[Tasks to carry out]:
a – In the RUH flight analysis notebook, what file path does the code load the parquet data from?
b – Continue the RUH flight analysis notebook from its last line.

[Document text]:
# Flights Data Exploratory Analysis using PySpark – King Khalid International Airport (RUH)

This notebook presents a comprehensive Exploratory Data Analysis (EDA) of flight operations associated with King Khalid International Airport (RUH).
The dataset includes detailed information about airlines, aircraft, flight statuses, terminals, schedules, and destinations.
The objective of this analysis is to understand flight distribution patterns, airline activity, terminal utilization, and time-based trends that characterize RUH’s air traffic.

*italicized text*
These insights lay the foundation for future stages such as flight-delay prediction, demand forecasting, or terminal resource optimization using machine learning or simulation models.

In [1]:
!pip install pyspark



In [2]:
from pyspark.sql import SparkSession
spark = SparkSession.builder \
    .appName("PySpark Data Analysis") \
    .getOrCreate()

In [3]:
df = spark.read.parquet("/content/flights_RUH.parquet")
df.show(5)

+-------------+---------------+------------+--------------+-----------------+------------+------------+-------+-----------+---------------+-------+--------+-------------------+-------------------+-------------------+-----------------+----------------+------------------------+------------------------+------------------------+-------------------------+--------------------------+----------------------------+
|flight_number| aircraft.model|aircraft.reg|aircraft.modeS|     airline.name|airline.iata|airline.icao| status|flight_type|codeshareStatus|isCargo|callSign|origin_airport_name|origin_airport_icao|origin_airport_iata|movement.terminal|movement.quality|destination_airport_icao|destination_airport_iata|destination_airport_name|movement.airport.timeZone|movement.scheduledTime.utc|movement.scheduledTime.local|
+-------------+---------------+------------+--------------+-----------------+------------+------------+-------+-----------+---------------+-------+--------+-------------------+------

In [4]:
from pyspark.sql import functions as F
def q(name: str):
    return F.col(f"`{name}`")

[Exercise data]:
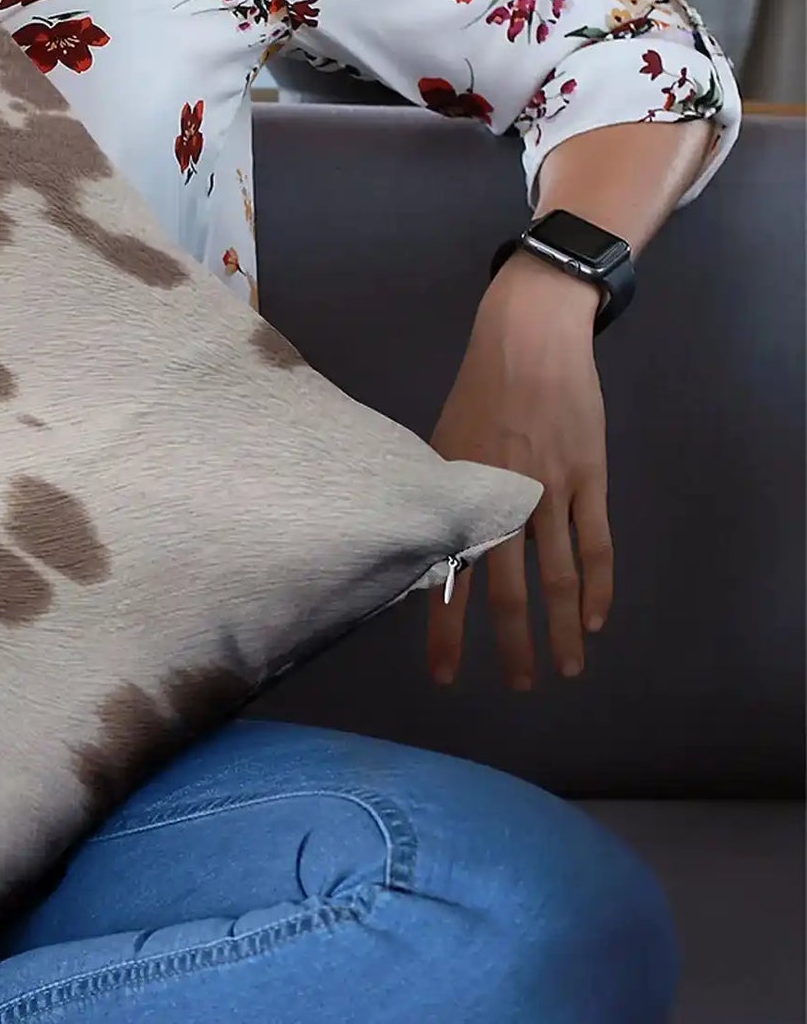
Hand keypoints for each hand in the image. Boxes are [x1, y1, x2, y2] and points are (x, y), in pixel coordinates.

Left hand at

[Task-by-task results]:
a – /content/flights_RUH.parquet

b –
null_counts = df.select([
    F.sum(F.when(q(c).isNull(), 1).otherwise(0)).alias(c)
    for c in df.columns
])
null_counts.show(truncate=False)

+-------------+--------------+------------+--------------+------------+------------+------------+------+-----------+---------------+-------+--------+-------------------+-------------------+-------------------+-----------------+----------------+------------------------+------------------------+------------------------+-------------------------+--------------------------+----------------------------+
|flight_number|aircraft.model|aircraft.reg|aircraft.modeS|airline.name|airline.iata|airline.icao|status|flight_type|codeshareStatus|isCargo|callSign|origin_airport_name|origin_airport_icao|origin_airport_iata|movement.terminal|movement.quality|destination_airport_icao|destination_airport_iata|destination_airport_name|movement.airport.timeZone|movement.scheduledTime.utc|movement.scheduledTime.local|
+-------------+--------------+------------+--------------+------------+------------+------------+------+-----------+---------------+-------+--------+-------------------+-------------------+-------

In [5]:
cols_to_drop = ['aircraft.reg', 'callSign', 'aircraft.modeS']
df = df.drop(*cols_to_drop)

In [6]:
for c in df.columns:
    df = df.withColumnRenamed(c, c.replace('.', '_'))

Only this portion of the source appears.